Google AI recommends adding Elmer's glue to pizza cheese after scanning Reddit
Why the “glue pizza” answer appeared
- Many see it as the obvious result of LLMs trained on huge internet text: the model likely reproduced or blended a Reddit joke about adding glue.
- Some argue it’s simple next-token prediction with minor human/RLHF tweaks, not real reasoning or understanding of safety, truth, or satire.
- Others note it could also be an AI “summary” of web hits, but because citations weren’t shown, that behavior is viewed as opaque and questionable.
Limits of LLMs and what “intelligence” means
- One camp insists LLMs are sophisticated autocomplete engines with no real intelligence or reasoning, just pattern-matching.
- Another points out they score well on human-designed intelligence tests and professional exams, questioning how that can be “not intelligence.”
- Counterarguments: tests were designed for humans, models may have seen them in training, and they still fail in distinctly non-human, bizarre ways (e.g., glue on pizza, simple riddles).
User experiences and quality variability
- Some report good results for simple cooking help and adapting existing recipes, but poor performance for more complex or novel tasks.
- Several users describe recent models (especially a newer one) as more verbose, more confident, and more wrong, especially in structured tasks like chess analysis.
- Others note alternative models appear more cautious and give sensible answers on the pizza question.
Safety, reliability, and deployment concerns
- Many are alarmed that such systems are being pushed into healthcare, law, compliance, and search, where errors matter.

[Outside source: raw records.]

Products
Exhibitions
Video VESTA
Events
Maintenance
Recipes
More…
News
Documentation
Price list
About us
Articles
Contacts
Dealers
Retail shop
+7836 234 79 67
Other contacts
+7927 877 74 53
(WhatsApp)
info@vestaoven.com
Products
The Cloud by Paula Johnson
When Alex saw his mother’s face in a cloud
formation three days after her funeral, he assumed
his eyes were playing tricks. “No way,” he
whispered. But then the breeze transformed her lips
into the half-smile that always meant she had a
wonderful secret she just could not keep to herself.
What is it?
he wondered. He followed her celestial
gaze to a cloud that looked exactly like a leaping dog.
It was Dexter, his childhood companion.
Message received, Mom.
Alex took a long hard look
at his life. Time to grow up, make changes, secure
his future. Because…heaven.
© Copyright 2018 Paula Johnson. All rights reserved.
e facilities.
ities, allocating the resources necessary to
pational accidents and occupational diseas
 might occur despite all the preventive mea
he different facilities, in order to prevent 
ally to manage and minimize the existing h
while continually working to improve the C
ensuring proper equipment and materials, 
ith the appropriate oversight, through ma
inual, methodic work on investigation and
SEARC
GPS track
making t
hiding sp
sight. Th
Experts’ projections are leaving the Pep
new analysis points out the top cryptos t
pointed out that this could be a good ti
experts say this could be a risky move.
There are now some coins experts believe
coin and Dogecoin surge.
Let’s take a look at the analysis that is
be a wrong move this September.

- Others compare LLM fallibility to Google or Wikipedia being wrong sometimes, arguing they should be used as starting points, not authorities.
- There’s concern that non-technical users may overtrust systems marketed as “intelligent,” despite disclaimers.
Search, data, and citations
- Several criticize Google’s AI search integration as a “flat-out disaster,” with the glue and “eat rocks” examples illustrating failure to detect jokes or satire.
- Some propose an ideal AI that always cites precise sources; responders explain why that’s hard with end-to-end training, but note that RAG-based systems and specialized products can partially achieve this, with caveats about reliability.
Broader reflections and humor
- Discussions touch on markets rewarding companies despite degraded core products, hype cycles, and parallels to crypto bubbles.
- Multiple comments emphasize that humans still must apply critical thinking; AI, blogs, and social media all mix truth, error, and jokes.